L’autorité de Bruno Retailleau à la tête des Républicains apparaît fortement affaiblie après la décision de six cadres du parti d’entrer, dimanche 12 octobre, dans le gouvernement Lecornu II. Le parti a immédiatement annoncé leur exclusion et la cessation immédiate « leurs fonctions dans nos instances dirigeantes ». Une réunion des instances dirigeantes est programmée « dans les tout prochains jours pour statuer de manière définitive ».
La décision de six ministres met en lumière les dissensions
En l’espace d’une semaine, la situation a basculé pour le président des Républicains. Reconduit le dimanche 5 octobre à Beauvau dans le premier gouvernement dirigé par Sébastien Lecornu, Bruno Retailleau avait alors mis en doute sa propre participation, se disant ulcéré par la nomination de Bruno Le Maire au ministère de la Défense. Quelques jours plus tard, il se retrouve en dehors du gouvernement — une position qu’il affirme avoir choisie, assurant qu’il ne rempilerait pas si le chef du gouvernement était de gauche ou « macroniste », en référence à Sébastien Lecornu, finalement reconduit par Emmanuel Macron.

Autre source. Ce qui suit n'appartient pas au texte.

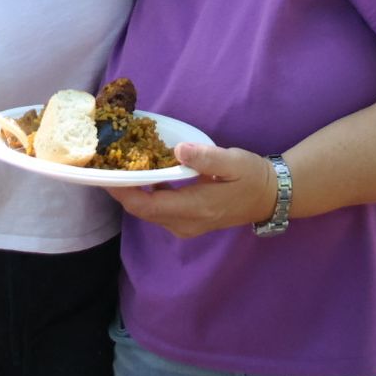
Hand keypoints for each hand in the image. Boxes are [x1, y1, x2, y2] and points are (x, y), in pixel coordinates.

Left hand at [105, 143, 275, 238]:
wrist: (270, 196)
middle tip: (106, 162)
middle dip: (121, 188)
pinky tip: (143, 172)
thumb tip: (178, 150)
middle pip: (141, 210)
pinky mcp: (187, 221)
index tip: (105, 172)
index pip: (146, 206)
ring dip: (132, 190)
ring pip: (148, 210)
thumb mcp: (234, 161)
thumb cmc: (252, 177)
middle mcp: (186, 223)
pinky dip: (146, 192)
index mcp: (195, 208)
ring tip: (118, 164)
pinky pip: (158, 209)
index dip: (121, 191)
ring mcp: (186, 225)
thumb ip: (206, 157)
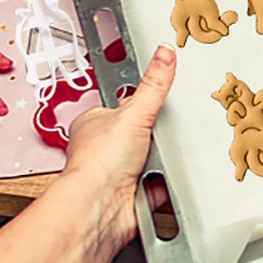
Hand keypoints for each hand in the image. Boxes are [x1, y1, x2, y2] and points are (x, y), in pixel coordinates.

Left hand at [61, 44, 174, 250]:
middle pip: (144, 129)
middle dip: (158, 132)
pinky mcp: (138, 191)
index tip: (159, 94)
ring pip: (154, 154)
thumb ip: (153, 84)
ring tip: (163, 154)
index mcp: (94, 123)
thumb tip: (164, 53)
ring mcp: (121, 171)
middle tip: (164, 129)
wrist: (101, 209)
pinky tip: (167, 174)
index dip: (142, 100)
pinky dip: (169, 178)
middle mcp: (105, 148)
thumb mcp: (134, 112)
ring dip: (163, 156)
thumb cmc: (97, 164)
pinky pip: (163, 179)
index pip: (125, 102)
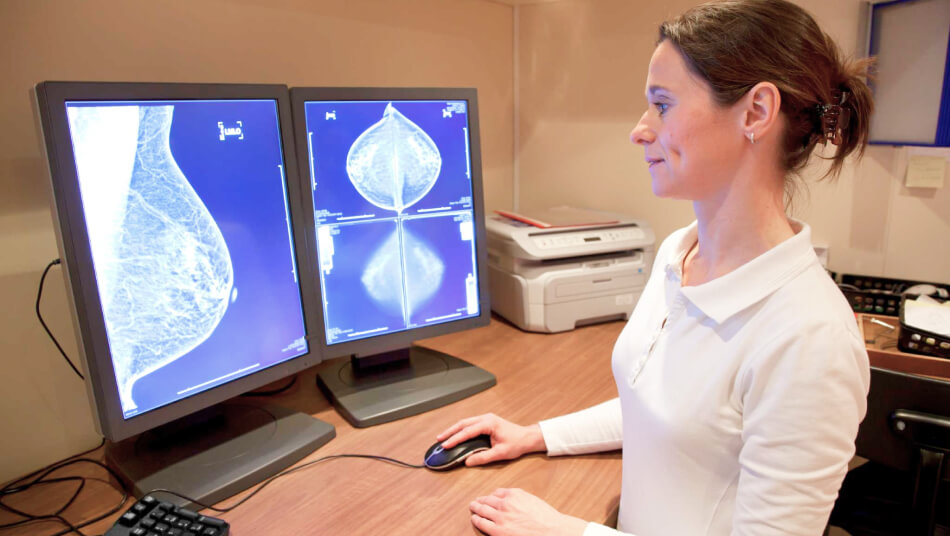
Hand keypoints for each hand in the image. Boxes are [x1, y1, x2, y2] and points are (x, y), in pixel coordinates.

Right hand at [436, 414, 545, 466]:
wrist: (527, 437)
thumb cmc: (517, 443)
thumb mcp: (500, 453)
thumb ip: (483, 458)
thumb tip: (468, 461)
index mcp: (489, 423)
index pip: (468, 431)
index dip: (455, 438)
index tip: (445, 445)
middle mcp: (486, 418)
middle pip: (463, 423)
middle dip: (450, 431)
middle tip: (439, 439)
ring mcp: (486, 418)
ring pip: (465, 422)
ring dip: (454, 429)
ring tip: (443, 437)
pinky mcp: (486, 422)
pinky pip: (470, 424)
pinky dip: (461, 429)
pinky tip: (455, 435)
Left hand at [469, 488, 587, 535]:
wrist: (552, 531)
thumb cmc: (546, 519)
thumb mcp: (532, 500)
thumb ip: (519, 498)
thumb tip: (510, 499)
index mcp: (514, 494)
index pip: (497, 492)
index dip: (491, 495)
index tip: (489, 497)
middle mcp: (505, 503)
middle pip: (487, 500)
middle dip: (480, 501)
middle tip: (475, 502)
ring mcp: (500, 517)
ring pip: (482, 510)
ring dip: (476, 509)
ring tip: (473, 509)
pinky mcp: (498, 530)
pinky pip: (482, 523)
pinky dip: (476, 520)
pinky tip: (474, 519)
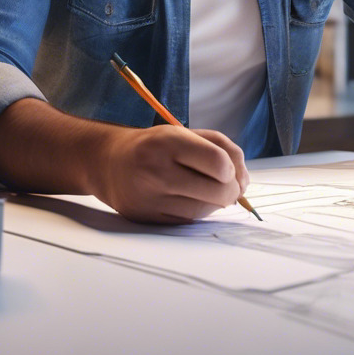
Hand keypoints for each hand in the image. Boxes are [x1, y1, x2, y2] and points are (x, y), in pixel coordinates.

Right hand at [93, 125, 249, 223]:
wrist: (109, 162)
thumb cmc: (155, 146)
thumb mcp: (184, 132)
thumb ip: (221, 147)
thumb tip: (244, 182)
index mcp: (168, 141)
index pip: (219, 163)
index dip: (233, 170)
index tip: (229, 170)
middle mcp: (157, 169)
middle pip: (218, 191)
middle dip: (232, 191)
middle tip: (229, 186)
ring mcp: (150, 196)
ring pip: (205, 210)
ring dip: (216, 203)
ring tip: (210, 191)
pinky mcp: (147, 217)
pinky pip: (187, 221)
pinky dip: (198, 212)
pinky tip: (192, 200)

Malgré l’appel au rassemblement du président du parti, six responsables LR ont répondu favorablement à Sébastien Lecornu, défiant ainsi la ligne adoptée par Bruno Retailleau et par le bureau politique. Parmi eux figurent des noms importants : Annie Genevard (ministre de l’Agriculture), Philippe Tabarot (transports), Rachida Dati (culture), Vincent Jeanbrun (Logement), Sébastien Martin (Industrie) et Nicolas Forissier (Commerce extérieur et attractivité).
Annie Genevard, qui présidait jusqu’à présent la commission nationale d’investiture (CNI) chargée de désigner les candidats LR pour les municipales de mars prochain, a justifié son choix sur le réseau social X : « Je demeure pleinement fidèle à mon parti et à mes convictions, comme je l’ai toujours été ». Philippe Tabarot a, pour sa part, expliqué dans une lettre aux sénateurs qu’il se considérait « cohérent avec la position qui était celle des Républicains jusqu’au 5 octobre dernier ».
Un clivage entre députés et sénateurs
La divergence met en évidence un clivage marqué entre les élus du groupe parlementaire à l’Assemblée et les sénateurs. Le bureau politique des Républicains — instance généralement acquise à Bruno Retailleau — avait pourtant voté, samedi, à une large majorité pour ne pas entrer au gouvernement, au terme d’une réunion qualifiée de houleuse par plusieurs participants.
Mais dans les rangs des députés, la volonté de participer au gouvernement paraissait plus répandue. Laurent Wauquiez, président du groupe des députés LR, a répété à plusieurs reprises ces derniers jours qu’une « large majorité » de son groupe soutenait la participation. Avec environ une cinquantaine d’élus, les députés LR occupent une position centrale à l’Assemblée nationale et constituent, avec le bloc macroniste, la deuxième composante du socle parlementaire de la majorité.
Cette dynamique s’explique en partie par le souvenir de la dissolution de 2024 : de nombreux députés LR ont conservé leur siège face au Rassemblement national dans des circonscriptions rurales grâce à leur implantation locale. Plusieurs d’entre eux estiment ne pas être redevables uniquement au parti — dont le nom n’apparaissait parfois pas sur les affiches électorales — et redoutent qu’une ligne d’opposition stricte ne facilite une nouvelle progression de l’extrême droite en cas d’élections législatives anticipées.
Enjeux internes et perspectives
La manœuvre de Sébastien Lecornu, qui avait reçu séparément Bruno Retailleau et Laurent Wauquiez à Matignon mardi, donne l’impression d’avoir exploité ces divisions internes. En invitant des représentants de différents courants, le chef du gouvernement semble avoir obtenu des signatures ministérielles capables de renforcer sa majorité parlementaire.
Pour Bruno Retailleau, élu largement à la tête du parti en mai avec quelque 75 % des voix, la situation pose un défi : tenter de rassembler un mouvement divisé entre une base sénatoriale attachée à une ligne d’autonomie et un groupe de députés plus enclin à la coopération gouvernementale. Son rappel à l’ordre n’a pas suffi à obtenir l’adhésion de tous.
Les décisions prises dans les prochains jours par les instances dirigeantes du parti devraient préciser le sort des élus concernés et la stratégie des Républicains en vue des scrutins à venir. Les tensions internes révèlent une partie des équilibres politiques actuels : la coexistence d’un leadership national affirmé et d’intérêts locaux puissants, parfois divergents.
Sans trancher l’avenir du parti, ces événements montrent que la recomposition des rapports de force internes est en cours, avec des implications directes pour la cohérence de l’action politique des Républicains au sein de la majorité parlementaire.